TAMPA, Fla. — The 2012 Republican National Convention began with a day of canceled events, and ended with a bizarre unscripted moment in which Clint Eastwood lectured an empty chair. And there were few true bright spots in between.
The party’s rising star, New Jersey Gov. Chris Christie, failed to impress with his much-hyped keynote address. The vaunted vice presidential nominee? His speech took a pounding from fact-checkers, potentially knocking the Romney campaign off kilter just as it enters the home stretch.
And then there’s the racially charged flying legumes.
There was much for Republicans to celebrate in Tampa: the fresh faces on stage who energized the room and revealed a deep Republican bench of young talent, the emergence of Ann Romney as a beloved national figure and a final night that went a long way toward humanizing Mitt Romney with compelling personal stories.
But every day also seemed to bring another round of bad news, leaving the convention limping to the end. A rundown of what went wrong:
The weather system known as Isaac (which strengthened from a tropical storm to a hurricane and back over the course of the convention) cast dark clouds over Tampa in the days leading up to the official start of the convention Monday. Though the storm took a turn away from the convention site, organizers had to scramble and cancel a day, leading to public bickering over who was to blame for placing the convention and its thousands of attendees in the path of a major storm.
• The Ron Paul Revolution
For months, Ron Paul supporters exploited obscure primary and caucus rules long after Romney’s victory was apparent to amass a decent minority of delegates, many of them bound to Romney, for the convention. But when RNC officials passed new rules trying to prevent Paul backers from poaching more delegates in 2016, the Paul crowd erupted in anger.

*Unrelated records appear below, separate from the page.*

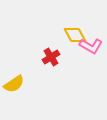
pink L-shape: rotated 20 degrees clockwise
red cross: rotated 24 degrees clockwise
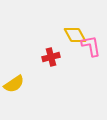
pink L-shape: rotated 130 degrees counterclockwise
red cross: rotated 18 degrees clockwise
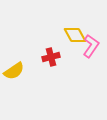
pink L-shape: rotated 45 degrees clockwise
yellow semicircle: moved 13 px up
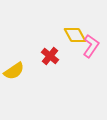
red cross: moved 1 px left, 1 px up; rotated 36 degrees counterclockwise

On the first day of the convention, tensions boiled over as they staged a rowdy protest during the official roll call vote. On the second night, they sat for a video tribute to Paul, then walked out en masse, chanting anti-RNC slogans.

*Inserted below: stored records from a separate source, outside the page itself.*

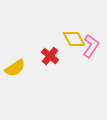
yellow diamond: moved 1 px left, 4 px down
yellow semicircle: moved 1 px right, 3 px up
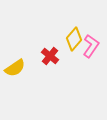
yellow diamond: rotated 70 degrees clockwise
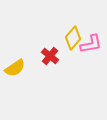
yellow diamond: moved 1 px left, 1 px up
pink L-shape: moved 2 px up; rotated 45 degrees clockwise
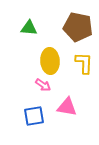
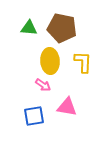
brown pentagon: moved 16 px left, 1 px down
yellow L-shape: moved 1 px left, 1 px up
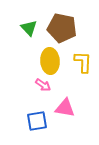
green triangle: rotated 42 degrees clockwise
pink triangle: moved 2 px left, 1 px down
blue square: moved 3 px right, 5 px down
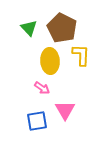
brown pentagon: rotated 16 degrees clockwise
yellow L-shape: moved 2 px left, 7 px up
pink arrow: moved 1 px left, 3 px down
pink triangle: moved 2 px down; rotated 50 degrees clockwise
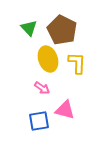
brown pentagon: moved 2 px down
yellow L-shape: moved 4 px left, 8 px down
yellow ellipse: moved 2 px left, 2 px up; rotated 15 degrees counterclockwise
pink triangle: rotated 45 degrees counterclockwise
blue square: moved 2 px right
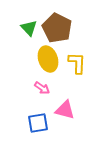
brown pentagon: moved 5 px left, 2 px up
blue square: moved 1 px left, 2 px down
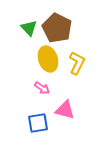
yellow L-shape: rotated 25 degrees clockwise
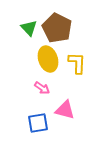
yellow L-shape: rotated 25 degrees counterclockwise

“We got railroaded by a freight train of hypocrisy,” one Paul delegate told TPM. “We’re trying to raise the integrity of the Republican Party, and if they won’t do it from the top down, we’ll do it from the bottom up.”
• The Peanuts
It was clearly the goal of Tampa’s organizers to showcase the GOP’s diversity. But on the same night as Utah congressional candidate Mia Love knocked ‘em dead from the podium, the RNC had to deal with an ugly racial incident involving two of its own. Patricia Carroll, a black CNN camerawoman, was the victim of a racist attack in which two members of the crowd threw peanuts at her and said, “This is how we feed the animals.”
The RNC immediately condemned the behavior and threw the two offending attendees out of the convention. But the ugly story lingered in the background of the remaining convention coverage.
Paul Ryan’s Factually Challenged Speech
Romney’s running mate Paul Ryan fired up the crowd with a tough speech attacking Obama’s economic record Wednesday night. But numerous factual inaccuracies in his address were so glaring that they quickly became a major story of their own.
In the most-cited example, Ryan excoriated Obama over a GM plant that closed in his Janesville, Wis., district, which he trumpeted as a sign of the president’s economic failures. But the plant closed in 2008 under President Bush, mostly due to market trends that long predated Obama. As Obama’s auto czar Steve Rattner noted, Ryan’s insistence that Obama should have saved the individual assembly line also ran directly counter to his frequent refrain that the government shouldn’t be in the business of “picking winners and losers.”
• Constant Distractions, On Stage And Off
Mike Huckabee marred the RNC’s outreach to women when he made a personal joke about DNC Chairwoman Debbie Wasserman Schultz on stage, which Democrats saw as sexist. Ann Romney, despite impressing just about everyone with her poised and warm address Tuesday, marred the Romney campaign’s outreach push to Hispanics when she said of Puerto Ricans, “you people know how to party.” Some Hispanic Republicans in the room were not happy.
• Clint Eastwood Debates An Empty Chair
The Romney campaign couldn’t have been more excited when word leaked that Clint Eastwood, a former Republican mayor in California, would make a surprise primetime appearance for the final night of the convention.
What they hoped for was a rugged boost of charisma from arguably the most beloved actor in Hollywood. What they got was a rambling, mumbled, disjointed piece of performance art in which Eastwood interviewed an empty chair that was apparently a stand-in for Obama.
Romney aides in attendance reportedly winced as Eastwood’s ad-libbed speech continued on for 12 minutes, never building toward any coherent theme.
The Republican delegates loved it, at least. And so did the Internet, where people began taking photos of themselves arguing with chairs in a meme dubbed “Eastwooding.”